§ **WORK INSTRUCTIONS**
Take the records below and print them verbatim up to and including the line that carries "left elbow: (24, 47, -2)".

[Opening RECORDS FOR PROCESSING section]

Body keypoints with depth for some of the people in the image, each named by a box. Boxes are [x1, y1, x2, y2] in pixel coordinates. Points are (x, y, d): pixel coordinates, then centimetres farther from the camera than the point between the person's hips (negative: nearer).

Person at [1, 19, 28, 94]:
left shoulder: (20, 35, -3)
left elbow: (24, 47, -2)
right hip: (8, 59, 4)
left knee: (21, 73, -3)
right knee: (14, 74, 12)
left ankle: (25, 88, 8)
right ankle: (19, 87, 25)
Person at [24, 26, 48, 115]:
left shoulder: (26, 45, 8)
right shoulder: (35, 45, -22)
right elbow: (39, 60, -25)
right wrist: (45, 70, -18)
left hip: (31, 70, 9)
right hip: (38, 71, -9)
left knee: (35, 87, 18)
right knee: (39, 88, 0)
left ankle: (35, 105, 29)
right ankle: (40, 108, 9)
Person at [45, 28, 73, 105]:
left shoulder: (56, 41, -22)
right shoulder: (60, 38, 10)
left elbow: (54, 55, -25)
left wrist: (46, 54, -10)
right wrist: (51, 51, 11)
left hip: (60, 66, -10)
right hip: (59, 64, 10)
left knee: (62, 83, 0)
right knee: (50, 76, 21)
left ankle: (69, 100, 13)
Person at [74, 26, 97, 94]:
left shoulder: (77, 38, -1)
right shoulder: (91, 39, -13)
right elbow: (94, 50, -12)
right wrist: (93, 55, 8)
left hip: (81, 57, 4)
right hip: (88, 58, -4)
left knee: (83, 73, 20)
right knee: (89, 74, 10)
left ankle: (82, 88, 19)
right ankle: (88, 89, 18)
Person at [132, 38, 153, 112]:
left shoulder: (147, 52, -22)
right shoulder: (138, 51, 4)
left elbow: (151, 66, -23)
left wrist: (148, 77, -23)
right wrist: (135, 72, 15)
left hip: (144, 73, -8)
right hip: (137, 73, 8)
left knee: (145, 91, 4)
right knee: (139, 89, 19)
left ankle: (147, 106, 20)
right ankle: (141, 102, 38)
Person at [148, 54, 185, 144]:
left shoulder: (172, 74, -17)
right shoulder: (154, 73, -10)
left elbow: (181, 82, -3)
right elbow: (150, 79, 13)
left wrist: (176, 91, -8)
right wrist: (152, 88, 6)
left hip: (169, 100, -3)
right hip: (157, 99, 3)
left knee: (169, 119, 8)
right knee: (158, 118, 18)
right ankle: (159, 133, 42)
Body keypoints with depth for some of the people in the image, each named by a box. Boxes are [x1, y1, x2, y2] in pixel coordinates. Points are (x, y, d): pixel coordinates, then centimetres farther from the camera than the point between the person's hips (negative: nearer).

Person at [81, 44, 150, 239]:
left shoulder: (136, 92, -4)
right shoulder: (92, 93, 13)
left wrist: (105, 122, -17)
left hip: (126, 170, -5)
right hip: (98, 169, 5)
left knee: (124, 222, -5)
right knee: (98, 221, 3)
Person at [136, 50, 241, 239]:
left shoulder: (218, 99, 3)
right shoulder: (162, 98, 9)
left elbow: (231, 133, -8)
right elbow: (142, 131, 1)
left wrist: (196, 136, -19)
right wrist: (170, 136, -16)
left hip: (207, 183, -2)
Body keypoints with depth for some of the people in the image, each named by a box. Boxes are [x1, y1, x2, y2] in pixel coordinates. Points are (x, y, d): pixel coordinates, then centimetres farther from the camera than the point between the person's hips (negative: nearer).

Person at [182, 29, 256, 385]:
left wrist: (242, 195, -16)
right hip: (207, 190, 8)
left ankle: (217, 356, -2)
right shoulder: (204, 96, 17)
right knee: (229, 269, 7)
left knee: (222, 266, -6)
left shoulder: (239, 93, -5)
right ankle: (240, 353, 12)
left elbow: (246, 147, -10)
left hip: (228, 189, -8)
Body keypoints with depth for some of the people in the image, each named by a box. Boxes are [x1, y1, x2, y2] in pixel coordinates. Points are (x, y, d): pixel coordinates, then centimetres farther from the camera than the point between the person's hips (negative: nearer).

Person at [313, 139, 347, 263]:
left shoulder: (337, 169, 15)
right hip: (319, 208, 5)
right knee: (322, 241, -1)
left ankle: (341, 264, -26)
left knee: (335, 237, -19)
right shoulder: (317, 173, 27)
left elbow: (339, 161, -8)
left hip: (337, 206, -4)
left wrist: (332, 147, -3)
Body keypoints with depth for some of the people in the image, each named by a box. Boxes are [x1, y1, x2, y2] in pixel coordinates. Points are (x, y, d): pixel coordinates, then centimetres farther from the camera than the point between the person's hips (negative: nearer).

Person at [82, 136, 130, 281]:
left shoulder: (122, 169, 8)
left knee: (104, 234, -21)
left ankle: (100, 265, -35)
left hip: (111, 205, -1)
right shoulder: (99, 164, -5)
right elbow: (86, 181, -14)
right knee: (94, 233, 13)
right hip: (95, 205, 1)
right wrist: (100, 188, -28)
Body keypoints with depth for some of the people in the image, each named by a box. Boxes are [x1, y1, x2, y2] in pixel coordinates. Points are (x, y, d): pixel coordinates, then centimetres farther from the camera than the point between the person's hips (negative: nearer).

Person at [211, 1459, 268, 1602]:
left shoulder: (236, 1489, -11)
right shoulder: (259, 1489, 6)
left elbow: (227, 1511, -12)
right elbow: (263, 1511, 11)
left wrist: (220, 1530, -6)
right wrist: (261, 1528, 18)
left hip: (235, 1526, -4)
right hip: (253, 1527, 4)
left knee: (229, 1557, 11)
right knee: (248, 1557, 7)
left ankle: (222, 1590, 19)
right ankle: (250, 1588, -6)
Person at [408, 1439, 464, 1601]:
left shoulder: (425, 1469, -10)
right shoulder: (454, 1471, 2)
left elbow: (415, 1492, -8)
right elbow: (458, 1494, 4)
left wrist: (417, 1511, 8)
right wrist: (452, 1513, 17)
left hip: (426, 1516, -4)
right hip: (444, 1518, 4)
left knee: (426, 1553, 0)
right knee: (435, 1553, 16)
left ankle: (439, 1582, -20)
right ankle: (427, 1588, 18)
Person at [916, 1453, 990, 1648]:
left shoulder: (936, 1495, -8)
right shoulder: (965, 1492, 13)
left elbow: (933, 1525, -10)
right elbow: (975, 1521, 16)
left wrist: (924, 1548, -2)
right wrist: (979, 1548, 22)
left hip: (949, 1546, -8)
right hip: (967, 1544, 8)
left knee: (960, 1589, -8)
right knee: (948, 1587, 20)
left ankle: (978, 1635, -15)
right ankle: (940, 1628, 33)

[Closing RECORDS FOR PROCESSING section]

§ **EXPECTED OUTPUT**
Body keypoints with depth for some of the people in the image, each named by a box. Boxes are [x1, y1, x2, y2] in pixel coordinates. Points are (x, y, d): pixel coordinates, then centimetres farther from the camera than the point between the person's hips (negative: nearer).

Person at [1, 19, 28, 94]:
left shoulder: (20, 35, -3)
left elbow: (24, 47, -2)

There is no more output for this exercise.